Reputation: 154
I have a data set which looks something like this
df['pos_tag']
0 [(colin, NN), (eats, VB), (cake, NN)]
1 [(paris, NN), (kicks, VB), (ball, NN)]
2 [(jackson, NN), (watches, VB), (television, NN)]
3 [(joyce, NN), (drinks, VB), (water, NN)]
4 [(oscar, NN), (wins, VB), (award, NN)]
I want to write a function to count the occurrences of each parts of speech
def count_pos_tag(dfcol):
values = []
for row in dfcol:
count = [0, 0]
for token, tag in row:
if tag.startswith('NN'):
count[0] += 1
elif tag.startswith('VB'):
count[1] += 1
values.append(count)
return values
values = count_pos_tag(df['pos_tag'])
I have noticed that it takes up some time as I am running it on a big data set. Is there another way I could use to make the processing faster?
Upvotes: 1
Views: 28
Reputation: 59549
You need to re-think your organization. pandas
is meant for 2D arrays of simple data (i.e. scalars like int
, str
, datetime64ns
) not complex objects like lists, tuples, dicts, or in this case a list of tuples.
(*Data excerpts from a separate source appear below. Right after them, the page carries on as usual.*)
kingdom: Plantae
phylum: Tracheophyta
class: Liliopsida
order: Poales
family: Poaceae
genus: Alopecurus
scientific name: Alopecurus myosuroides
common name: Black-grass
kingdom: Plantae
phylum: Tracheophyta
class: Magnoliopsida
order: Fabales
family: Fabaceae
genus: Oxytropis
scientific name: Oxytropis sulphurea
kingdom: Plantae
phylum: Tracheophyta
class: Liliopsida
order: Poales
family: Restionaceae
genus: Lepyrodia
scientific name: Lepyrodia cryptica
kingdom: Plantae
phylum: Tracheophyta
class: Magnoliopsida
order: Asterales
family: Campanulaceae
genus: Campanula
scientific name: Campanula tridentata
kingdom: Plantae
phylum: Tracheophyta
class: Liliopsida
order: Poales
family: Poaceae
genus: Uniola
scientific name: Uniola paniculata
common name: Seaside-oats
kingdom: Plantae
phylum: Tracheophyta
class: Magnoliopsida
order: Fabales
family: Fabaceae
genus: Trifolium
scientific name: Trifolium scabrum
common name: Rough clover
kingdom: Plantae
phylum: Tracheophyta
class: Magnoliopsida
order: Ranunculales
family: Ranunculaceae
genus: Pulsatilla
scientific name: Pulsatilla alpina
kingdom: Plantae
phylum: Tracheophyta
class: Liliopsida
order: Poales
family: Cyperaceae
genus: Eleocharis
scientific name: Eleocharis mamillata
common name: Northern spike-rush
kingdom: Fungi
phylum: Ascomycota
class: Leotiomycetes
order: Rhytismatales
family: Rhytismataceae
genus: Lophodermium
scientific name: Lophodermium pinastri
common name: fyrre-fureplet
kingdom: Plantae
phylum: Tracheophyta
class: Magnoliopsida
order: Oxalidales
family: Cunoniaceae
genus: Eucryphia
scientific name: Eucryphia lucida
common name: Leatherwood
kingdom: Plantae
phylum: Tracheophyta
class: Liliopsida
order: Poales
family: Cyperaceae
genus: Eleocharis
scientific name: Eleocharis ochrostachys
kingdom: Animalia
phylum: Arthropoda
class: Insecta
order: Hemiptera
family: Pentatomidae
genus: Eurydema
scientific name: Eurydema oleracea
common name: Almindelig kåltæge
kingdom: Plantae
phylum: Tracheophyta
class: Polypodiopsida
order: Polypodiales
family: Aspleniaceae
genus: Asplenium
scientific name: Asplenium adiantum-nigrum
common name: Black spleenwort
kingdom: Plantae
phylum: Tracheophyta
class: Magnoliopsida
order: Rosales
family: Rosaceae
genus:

Once we reshape the data to a simpler organization all you need to do is groupby
+ value_counts
to get the counts per part of speech per row from the original DataFrame. The key here is that the re-shaped DataFrame has each word and pos split into a single cell, and the index of this DataFrame is no longer unique, but points back to the original index.
import pandas as pd
df = pd.DataFrame({'pos_tag': [[('colin', 'NN'), ('eats', 'VB'), ('cake', 'NN')],
[('paris', 'NN'), ('kicks', 'VB'), ('ball', 'NN')],
[('jackson', 'NN'), ('watches', 'VB'), ('television', 'NN')],
[('joyce', 'NN'), ('drinks', 'VB'), ('water', 'NN')],
[('oscar', 'NN'), ('wins', 'VB'), ('award', 'NN')]]})
s = df['pos_tag'].explode()
df1 = pd.DataFrame(s.to_list(), index=s.index, columns=['word', 'pos'])
# word pos
#0 colin NN
#0 eats VB
#0 cake NN
#1 paris NN
#... ... ..
#3 water NN
#4 oscar NN
#4 wins VB
#4 award NN
df1.groupby(level=0).pos.value_counts()
pos
0 NN 2
VB 1
1 NN 2
VB 1
2 NN 2
VB 1
3 NN 2
VB 1
4 NN 2
VB 1
Name: pos, dtype: int64
Upvotes: 1